30.3 Written Determinations.

      All determinations by the Committee as to the establishment of performance objectives, the amount of any Performance Award pool or potential individual Performance Awards and as to the achievement of performance objectives relating to Performance Awards under Section 30.1, and the amount of any Annual Incentive Award pool or potential individual Annual Incentive Awards and the amount of final Annual Incentive Awards under Section 30.2, shall be made in writing in the case of any Award intended to qualify under Code Section 162(m). To the extent required to comply with Code Section 162(m), the Committee may delegate any responsibility relating to such Performance Awards or Annual Incentive Awards.

30.4 Status of Section 30.1. and Section 30.2 Awards Under Code Section 162(m)
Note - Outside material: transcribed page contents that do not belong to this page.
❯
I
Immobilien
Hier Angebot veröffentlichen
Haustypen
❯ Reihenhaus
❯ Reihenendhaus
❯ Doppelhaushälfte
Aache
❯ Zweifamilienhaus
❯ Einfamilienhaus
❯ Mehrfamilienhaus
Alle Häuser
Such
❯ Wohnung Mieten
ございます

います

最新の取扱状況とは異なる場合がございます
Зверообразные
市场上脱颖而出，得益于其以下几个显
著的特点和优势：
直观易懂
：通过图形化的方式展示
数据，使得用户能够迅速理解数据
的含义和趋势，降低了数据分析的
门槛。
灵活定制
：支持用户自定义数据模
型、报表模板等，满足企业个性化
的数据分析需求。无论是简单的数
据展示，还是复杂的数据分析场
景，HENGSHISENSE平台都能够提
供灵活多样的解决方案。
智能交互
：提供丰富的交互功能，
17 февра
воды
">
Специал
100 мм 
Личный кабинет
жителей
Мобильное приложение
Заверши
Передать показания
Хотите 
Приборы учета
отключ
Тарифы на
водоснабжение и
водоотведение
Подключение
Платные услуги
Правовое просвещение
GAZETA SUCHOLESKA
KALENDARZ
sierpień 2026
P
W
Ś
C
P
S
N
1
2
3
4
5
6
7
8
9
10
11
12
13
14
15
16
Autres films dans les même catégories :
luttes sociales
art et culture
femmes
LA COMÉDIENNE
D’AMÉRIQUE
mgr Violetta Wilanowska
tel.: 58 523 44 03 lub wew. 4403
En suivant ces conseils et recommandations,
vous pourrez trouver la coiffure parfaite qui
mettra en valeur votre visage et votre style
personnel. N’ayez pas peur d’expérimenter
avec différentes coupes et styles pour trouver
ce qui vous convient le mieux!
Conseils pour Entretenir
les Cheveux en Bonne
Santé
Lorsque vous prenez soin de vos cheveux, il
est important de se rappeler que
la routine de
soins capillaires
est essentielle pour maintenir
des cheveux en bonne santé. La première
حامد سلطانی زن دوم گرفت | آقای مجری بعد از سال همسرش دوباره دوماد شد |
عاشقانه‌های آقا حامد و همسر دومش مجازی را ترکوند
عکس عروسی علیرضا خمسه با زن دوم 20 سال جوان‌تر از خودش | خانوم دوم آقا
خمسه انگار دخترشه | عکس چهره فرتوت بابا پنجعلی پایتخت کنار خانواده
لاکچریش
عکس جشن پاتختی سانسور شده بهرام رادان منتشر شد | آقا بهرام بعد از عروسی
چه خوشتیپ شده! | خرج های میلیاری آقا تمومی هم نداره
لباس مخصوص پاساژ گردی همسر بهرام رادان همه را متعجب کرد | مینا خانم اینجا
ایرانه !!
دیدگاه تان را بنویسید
      It is the intent of the Company that Performance Awards and Annual Incentive Awards under Section 30.1 and Section 30.2 hereof granted to persons who are designated by the Committee as likely to be Covered Employees within the meaning of Code Section 162(m) and regulations thereunder shall, if so designated by the Committee, constitute “qualified performance-based compensation” within the meaning of Code Section 162(m) and regulations thereunder. Accordingly, the terms of Section 30.1 and Section 30.2, including the definitions of Covered Employee and other terms used therein, shall be interpreted in a manner consistent with Code Section 162(m) and regulations thereunder. The foregoing notwithstanding, because the Committee cannot determine with certainty whether a given Grantee will be a Covered Employee with respect to a fiscal year that has not yet been completed, the term Covered Employee as used herein shall mean only a person designated by the Committee, at the time of grant of Performance Awards or an Annual Incentive Award, as likely to be a Covered Employee with respect to that fiscal year. If any provision of the Plan or any agreement relating to such Performance Awards or Annual Incentive Awards does not comply or is inconsistent with the requirements of Code Section 162(m) or regulations thereunder, such provision shall be construed or deemed amended to the extent necessary to conform to such requirements.